What we might call “commodity” here (meaning standard X86 machines) can also mean AMD, but Tomlinson said for his teams, it means being able to run their codes without modification. That would bar GPUs, for examples, or any other kind of accelerator that requires tuning (FPGAs, DSPs, etc). But to be fair, there are not a lot of choices out there for this type of processor beyond the obvious, so we will see what type of machines they select. The program is a tri-lab undertaking, with systems set to be placed at Sandia, Lawrence Livermore, and Los Alamos National Labs.
According to the original RFP, the commodity Linux cluster approach is a strategic decision “based on the observation that the commercial off-the-shelf marketplace is demand-driven by volume purchases.
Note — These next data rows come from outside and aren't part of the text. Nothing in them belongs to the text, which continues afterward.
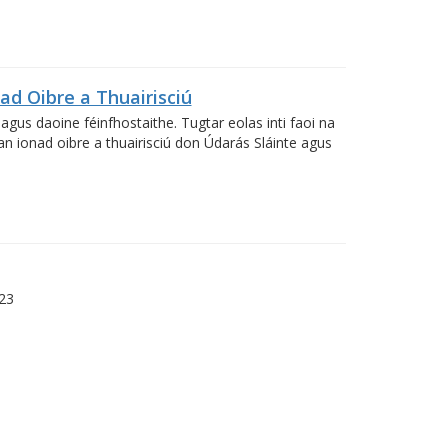
ad Oibre a Thuairisciú
agus daoine féinfhostaithe. Tugtar eolas inti faoi na
an ionad oibre a thuairisciú don Údarás Sláinte agus
023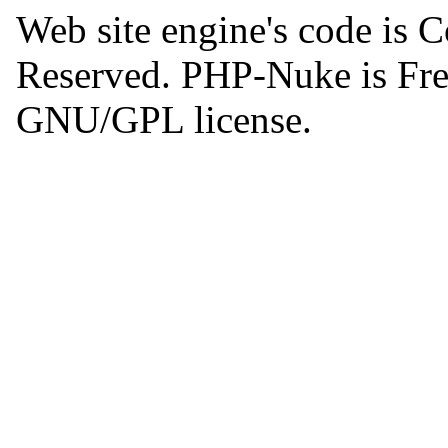
Web site engine's code is 
Reserved. PHP-Nuke is Free
GNU/GPL license.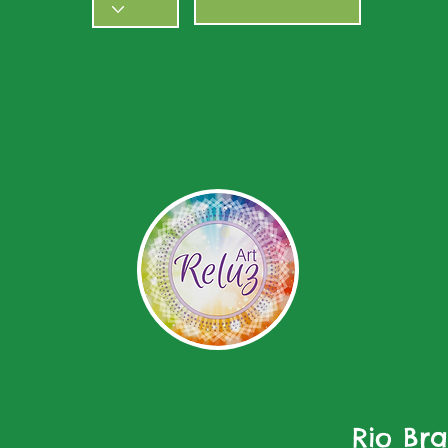
Rio Br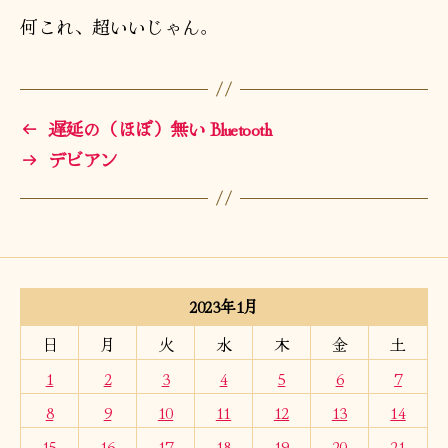
何これ、超いいじゃん。
←
遅延の（ほぼ）無い Bluetooth
→
デビアン
2023年1月
日
月
火
水
木
金
土
1
2
3
4
5
6
7
8
9
10
11
12
13
14
15
16
17
18
19
20
21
As such, the CTS-1 procurement is designed to maximize the purchasing power of the tri-laboratories.” They note that “by deploying a common hardware environment multiple times at all three laboratory sites over multiple government fiscal years, the time and cost associated with any one cluster is greatly reduced.” This also means that, strategically speaking, they can cut down on the number of man-hours at the labs fine tuning codes, ostensibly while they save their big developer talent for tuning for the upcoming “Knights Landing” Xeon Phi architecture, putting the novel burst buffer technology into real-world practice at scale, and the other code-specific and efficiency challenges ahead for getting the 30+ petaflops-capable Trinity (and the other machines that were part of that deal at the other two labs) running at something close to high utilization.
This effort is overseen by the Advanced Simulation and Computing Program’s committee, which supports the NNSA efforts for weapons supply modeling. The Sequoia system, which will also be retired at LLNL, is used for these purposes, particularly on the applications and software development side, while other smaller systems at Sandia, including Red Sky also handle NNSA application efforts. Private partnerships as with Houston Offshore Engineering will continue on on unclassified machines at LANL.